§ Prompt: Your answer should be every line below that includes the word "Shape".

§ Data to process:
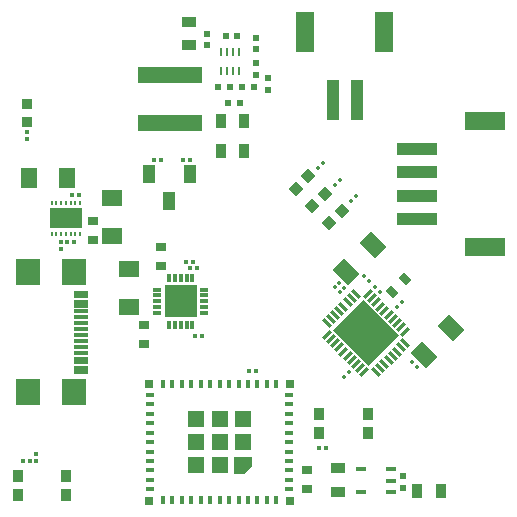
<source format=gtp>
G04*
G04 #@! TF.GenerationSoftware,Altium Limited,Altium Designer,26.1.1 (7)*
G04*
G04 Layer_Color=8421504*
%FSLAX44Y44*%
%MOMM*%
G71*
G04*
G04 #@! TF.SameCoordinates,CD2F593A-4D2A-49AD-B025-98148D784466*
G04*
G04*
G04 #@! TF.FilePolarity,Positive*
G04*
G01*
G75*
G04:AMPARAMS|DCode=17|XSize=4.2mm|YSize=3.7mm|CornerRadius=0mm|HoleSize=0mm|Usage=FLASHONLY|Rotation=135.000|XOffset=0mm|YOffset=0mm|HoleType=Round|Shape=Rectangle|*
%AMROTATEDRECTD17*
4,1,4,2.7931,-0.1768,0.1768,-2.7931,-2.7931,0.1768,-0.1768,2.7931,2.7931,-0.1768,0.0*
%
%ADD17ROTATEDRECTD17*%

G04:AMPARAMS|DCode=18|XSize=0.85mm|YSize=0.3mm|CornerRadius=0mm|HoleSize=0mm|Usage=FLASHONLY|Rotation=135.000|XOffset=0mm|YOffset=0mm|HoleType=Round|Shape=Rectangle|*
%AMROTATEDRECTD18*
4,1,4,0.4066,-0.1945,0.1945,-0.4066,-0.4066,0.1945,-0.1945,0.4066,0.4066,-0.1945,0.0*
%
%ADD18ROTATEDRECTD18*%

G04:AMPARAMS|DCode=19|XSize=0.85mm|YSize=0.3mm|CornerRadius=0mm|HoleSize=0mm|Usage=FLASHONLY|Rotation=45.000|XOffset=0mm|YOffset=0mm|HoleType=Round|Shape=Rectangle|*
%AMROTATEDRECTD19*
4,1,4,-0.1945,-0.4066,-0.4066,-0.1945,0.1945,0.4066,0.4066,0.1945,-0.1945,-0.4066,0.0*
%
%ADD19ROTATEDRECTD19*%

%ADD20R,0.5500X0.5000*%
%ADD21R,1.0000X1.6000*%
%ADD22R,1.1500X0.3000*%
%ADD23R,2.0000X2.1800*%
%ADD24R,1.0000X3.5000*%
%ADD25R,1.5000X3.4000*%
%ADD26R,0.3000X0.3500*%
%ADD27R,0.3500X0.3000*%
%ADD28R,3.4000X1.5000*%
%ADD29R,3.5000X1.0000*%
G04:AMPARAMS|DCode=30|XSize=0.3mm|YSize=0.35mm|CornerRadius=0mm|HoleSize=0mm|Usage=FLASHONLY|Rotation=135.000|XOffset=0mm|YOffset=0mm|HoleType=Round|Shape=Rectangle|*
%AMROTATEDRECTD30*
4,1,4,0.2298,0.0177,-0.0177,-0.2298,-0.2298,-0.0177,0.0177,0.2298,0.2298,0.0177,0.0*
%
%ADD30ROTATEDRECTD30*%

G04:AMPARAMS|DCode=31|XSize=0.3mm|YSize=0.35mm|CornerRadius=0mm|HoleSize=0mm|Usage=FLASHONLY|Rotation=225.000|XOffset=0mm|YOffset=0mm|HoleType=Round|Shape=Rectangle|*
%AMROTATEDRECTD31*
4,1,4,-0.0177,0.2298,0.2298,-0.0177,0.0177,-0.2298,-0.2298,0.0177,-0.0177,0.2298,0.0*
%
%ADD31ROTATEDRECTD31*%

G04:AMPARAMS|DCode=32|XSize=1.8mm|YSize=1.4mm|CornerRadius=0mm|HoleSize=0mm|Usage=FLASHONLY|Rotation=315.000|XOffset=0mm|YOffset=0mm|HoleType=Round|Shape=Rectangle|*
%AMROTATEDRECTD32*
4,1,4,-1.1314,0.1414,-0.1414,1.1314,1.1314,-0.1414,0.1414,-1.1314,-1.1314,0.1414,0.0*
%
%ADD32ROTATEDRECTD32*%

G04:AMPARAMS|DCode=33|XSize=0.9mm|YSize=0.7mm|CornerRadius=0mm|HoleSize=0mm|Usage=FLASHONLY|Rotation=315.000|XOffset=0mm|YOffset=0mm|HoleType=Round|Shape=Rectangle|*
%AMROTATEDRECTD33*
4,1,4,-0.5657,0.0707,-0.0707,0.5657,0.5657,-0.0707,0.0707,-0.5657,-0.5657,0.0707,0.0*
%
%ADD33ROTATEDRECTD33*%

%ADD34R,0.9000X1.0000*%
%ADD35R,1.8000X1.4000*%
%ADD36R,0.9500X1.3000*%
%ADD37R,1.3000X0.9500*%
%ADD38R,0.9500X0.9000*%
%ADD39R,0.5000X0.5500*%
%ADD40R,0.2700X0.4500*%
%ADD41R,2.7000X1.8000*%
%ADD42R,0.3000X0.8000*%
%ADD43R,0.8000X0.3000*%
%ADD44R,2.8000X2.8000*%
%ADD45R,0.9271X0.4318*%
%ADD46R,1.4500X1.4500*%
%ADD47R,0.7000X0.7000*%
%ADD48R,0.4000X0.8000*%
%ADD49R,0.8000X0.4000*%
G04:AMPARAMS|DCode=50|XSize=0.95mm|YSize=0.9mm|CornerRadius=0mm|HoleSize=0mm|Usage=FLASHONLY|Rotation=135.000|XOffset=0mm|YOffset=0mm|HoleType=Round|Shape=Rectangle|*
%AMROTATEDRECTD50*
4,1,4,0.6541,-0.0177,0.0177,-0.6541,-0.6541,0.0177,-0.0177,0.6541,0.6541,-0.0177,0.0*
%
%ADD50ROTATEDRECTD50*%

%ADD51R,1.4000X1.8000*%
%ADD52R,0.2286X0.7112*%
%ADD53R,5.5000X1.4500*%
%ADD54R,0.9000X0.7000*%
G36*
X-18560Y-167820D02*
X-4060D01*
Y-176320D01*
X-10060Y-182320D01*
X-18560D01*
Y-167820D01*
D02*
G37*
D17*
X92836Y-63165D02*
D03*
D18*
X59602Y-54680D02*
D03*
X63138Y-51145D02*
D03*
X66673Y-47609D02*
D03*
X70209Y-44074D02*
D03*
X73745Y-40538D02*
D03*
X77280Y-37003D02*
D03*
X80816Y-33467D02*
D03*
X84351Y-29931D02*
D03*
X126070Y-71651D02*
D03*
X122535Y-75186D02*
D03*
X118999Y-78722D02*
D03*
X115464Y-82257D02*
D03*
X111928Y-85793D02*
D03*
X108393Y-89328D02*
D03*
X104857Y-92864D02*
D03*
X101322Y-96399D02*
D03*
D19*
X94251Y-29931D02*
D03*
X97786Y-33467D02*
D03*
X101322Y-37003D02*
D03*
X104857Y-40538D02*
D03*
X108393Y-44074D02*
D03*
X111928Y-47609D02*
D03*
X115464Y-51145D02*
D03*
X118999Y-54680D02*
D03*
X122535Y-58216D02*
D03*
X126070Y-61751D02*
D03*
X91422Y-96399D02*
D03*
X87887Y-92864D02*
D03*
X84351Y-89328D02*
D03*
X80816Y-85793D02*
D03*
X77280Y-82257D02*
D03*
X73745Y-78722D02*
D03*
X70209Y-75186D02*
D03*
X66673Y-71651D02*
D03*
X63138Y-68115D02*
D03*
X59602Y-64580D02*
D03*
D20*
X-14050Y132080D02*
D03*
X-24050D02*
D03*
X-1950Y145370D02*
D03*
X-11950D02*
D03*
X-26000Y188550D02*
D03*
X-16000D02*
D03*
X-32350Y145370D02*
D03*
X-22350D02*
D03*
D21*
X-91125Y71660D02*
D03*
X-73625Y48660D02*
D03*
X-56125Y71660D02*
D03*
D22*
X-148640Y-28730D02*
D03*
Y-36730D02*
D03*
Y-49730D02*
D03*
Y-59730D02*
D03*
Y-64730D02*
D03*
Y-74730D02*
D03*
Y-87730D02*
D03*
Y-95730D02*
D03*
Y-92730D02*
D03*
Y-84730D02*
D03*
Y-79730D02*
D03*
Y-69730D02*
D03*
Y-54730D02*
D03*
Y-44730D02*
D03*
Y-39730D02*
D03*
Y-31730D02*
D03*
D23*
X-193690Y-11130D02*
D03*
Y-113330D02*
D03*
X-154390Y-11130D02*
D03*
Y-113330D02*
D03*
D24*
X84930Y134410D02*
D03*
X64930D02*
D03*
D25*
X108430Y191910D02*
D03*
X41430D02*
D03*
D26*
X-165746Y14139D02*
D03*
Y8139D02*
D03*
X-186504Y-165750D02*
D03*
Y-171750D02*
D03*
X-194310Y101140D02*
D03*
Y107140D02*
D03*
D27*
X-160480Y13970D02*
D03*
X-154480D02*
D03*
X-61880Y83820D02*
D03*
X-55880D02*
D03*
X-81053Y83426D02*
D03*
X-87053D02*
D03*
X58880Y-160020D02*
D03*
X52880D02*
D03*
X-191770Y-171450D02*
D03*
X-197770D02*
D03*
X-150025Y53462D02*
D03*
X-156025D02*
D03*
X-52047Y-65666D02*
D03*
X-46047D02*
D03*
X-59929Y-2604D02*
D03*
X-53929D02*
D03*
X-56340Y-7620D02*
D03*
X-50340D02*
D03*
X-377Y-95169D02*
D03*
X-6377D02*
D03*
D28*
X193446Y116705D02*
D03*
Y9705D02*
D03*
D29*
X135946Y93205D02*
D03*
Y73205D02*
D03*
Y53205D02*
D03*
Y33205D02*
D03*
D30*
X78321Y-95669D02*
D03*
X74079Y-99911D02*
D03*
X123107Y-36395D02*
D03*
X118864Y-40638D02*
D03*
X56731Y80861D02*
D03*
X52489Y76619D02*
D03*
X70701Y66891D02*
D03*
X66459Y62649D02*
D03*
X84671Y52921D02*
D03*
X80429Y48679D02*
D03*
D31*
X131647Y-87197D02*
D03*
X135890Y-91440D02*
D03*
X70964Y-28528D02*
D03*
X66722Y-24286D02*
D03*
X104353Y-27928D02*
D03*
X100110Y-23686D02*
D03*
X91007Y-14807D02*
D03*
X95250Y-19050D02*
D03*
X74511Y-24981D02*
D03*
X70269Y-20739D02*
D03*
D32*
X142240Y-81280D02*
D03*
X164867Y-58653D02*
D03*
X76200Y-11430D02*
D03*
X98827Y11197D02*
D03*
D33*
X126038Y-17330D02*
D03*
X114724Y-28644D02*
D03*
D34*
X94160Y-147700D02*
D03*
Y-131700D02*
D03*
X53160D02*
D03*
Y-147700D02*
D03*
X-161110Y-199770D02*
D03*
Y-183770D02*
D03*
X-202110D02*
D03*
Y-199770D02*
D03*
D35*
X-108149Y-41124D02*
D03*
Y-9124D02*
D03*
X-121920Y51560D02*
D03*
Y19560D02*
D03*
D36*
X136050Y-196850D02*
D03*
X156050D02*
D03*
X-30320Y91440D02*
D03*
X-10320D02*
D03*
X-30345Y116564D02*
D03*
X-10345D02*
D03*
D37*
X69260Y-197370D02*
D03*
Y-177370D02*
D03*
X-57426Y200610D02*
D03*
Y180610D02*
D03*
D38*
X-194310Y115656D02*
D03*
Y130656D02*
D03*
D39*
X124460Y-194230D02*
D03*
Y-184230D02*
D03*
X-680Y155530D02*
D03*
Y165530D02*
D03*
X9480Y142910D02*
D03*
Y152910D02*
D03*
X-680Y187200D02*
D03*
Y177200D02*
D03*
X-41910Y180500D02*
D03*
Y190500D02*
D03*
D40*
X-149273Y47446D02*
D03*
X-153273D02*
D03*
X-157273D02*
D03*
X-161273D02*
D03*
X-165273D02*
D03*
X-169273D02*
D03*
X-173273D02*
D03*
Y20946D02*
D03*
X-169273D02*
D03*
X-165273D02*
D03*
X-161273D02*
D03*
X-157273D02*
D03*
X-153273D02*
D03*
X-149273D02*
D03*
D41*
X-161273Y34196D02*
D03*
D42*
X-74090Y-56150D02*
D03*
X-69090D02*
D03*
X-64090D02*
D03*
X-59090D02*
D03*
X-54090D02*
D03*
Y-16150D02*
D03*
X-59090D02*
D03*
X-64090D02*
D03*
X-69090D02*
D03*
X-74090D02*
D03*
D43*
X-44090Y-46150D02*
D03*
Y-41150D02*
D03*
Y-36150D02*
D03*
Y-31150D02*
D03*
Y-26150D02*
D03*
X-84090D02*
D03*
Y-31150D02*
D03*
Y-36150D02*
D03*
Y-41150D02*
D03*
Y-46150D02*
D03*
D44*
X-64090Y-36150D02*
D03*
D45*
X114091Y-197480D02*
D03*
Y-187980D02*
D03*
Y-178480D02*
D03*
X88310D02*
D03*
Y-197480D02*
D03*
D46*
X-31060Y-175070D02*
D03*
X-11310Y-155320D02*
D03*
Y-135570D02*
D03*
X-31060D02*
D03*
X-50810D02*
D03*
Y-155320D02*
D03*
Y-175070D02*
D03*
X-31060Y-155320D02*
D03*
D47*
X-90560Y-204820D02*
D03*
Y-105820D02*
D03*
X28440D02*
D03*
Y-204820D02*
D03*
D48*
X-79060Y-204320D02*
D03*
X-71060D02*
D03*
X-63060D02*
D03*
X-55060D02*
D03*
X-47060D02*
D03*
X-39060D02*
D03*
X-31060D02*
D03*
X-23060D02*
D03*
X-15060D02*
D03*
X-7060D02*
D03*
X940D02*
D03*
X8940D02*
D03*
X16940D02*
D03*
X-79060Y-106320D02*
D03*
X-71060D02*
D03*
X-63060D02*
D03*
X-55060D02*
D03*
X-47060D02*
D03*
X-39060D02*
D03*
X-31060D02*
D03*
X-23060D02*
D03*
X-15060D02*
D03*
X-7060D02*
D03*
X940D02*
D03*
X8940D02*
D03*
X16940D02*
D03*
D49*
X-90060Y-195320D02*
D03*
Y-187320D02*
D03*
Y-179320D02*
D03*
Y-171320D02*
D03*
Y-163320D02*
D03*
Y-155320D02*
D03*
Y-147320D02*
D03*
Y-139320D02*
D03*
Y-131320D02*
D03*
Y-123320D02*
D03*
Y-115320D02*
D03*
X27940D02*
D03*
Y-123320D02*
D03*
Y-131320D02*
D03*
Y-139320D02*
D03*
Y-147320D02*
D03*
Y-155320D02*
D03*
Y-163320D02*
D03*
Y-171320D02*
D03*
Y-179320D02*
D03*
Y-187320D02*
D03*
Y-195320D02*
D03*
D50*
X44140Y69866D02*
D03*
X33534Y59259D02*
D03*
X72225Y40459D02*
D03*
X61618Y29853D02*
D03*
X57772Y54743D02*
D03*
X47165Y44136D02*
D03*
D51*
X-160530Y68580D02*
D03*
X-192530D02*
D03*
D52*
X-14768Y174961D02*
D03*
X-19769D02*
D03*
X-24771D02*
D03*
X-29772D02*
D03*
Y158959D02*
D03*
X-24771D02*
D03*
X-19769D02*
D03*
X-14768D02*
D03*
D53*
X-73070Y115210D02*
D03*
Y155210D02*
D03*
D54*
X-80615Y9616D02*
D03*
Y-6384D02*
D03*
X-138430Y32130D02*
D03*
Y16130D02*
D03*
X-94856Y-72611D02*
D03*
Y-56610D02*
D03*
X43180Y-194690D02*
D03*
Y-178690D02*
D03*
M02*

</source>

§ Answer space:
G04:AMPARAMS|DCode=17|XSize=4.2mm|YSize=3.7mm|CornerRadius=0mm|HoleSize=0mm|Usage=FLASHONLY|Rotation=135.000|XOffset=0mm|YOffset=0mm|HoleType=Round|Shape=Rectangle|*
G04:AMPARAMS|DCode=18|XSize=0.85mm|YSize=0.3mm|CornerRadius=0mm|HoleSize=0mm|Usage=FLASHONLY|Rotation=135.000|XOffset=0mm|YOffset=0mm|HoleType=Round|Shape=Rectangle|*
G04:AMPARAMS|DCode=19|XSize=0.85mm|YSize=0.3mm|CornerRadius=0mm|HoleSize=0mm|Usage=FLASHONLY|Rotation=45.000|XOffset=0mm|YOffset=0mm|HoleType=Round|Shape=Rectangle|*
G04:AMPARAMS|DCode=30|XSize=0.3mm|YSize=0.35mm|CornerRadius=0mm|HoleSize=0mm|Usage=FLASHONLY|Rotation=135.000|XOffset=0mm|YOffset=0mm|HoleType=Round|Shape=Rectangle|*
G04:AMPARAMS|DCode=31|XSize=0.3mm|YSize=0.35mm|CornerRadius=0mm|HoleSize=0mm|Usage=FLASHONLY|Rotation=225.000|XOffset=0mm|YOffset=0mm|HoleType=Round|Shape=Rectangle|*
G04:AMPARAMS|DCode=32|XSize=1.8mm|YSize=1.4mm|CornerRadius=0mm|HoleSize=0mm|Usage=FLASHONLY|Rotation=315.000|XOffset=0mm|YOffset=0mm|HoleType=Round|Shape=Rectangle|*
G04:AMPARAMS|DCode=33|XSize=0.9mm|YSize=0.7mm|CornerRadius=0mm|HoleSize=0mm|Usage=FLASHONLY|Rotation=315.000|XOffset=0mm|YOffset=0mm|HoleType=Round|Shape=Rectangle|*
G04:AMPARAMS|DCode=50|XSize=0.95mm|YSize=0.9mm|CornerRadius=0mm|HoleSize=0mm|Usage=FLASHONLY|Rotation=135.000|XOffset=0mm|YOffset=0mm|HoleType=Round|Shape=Rectangle|*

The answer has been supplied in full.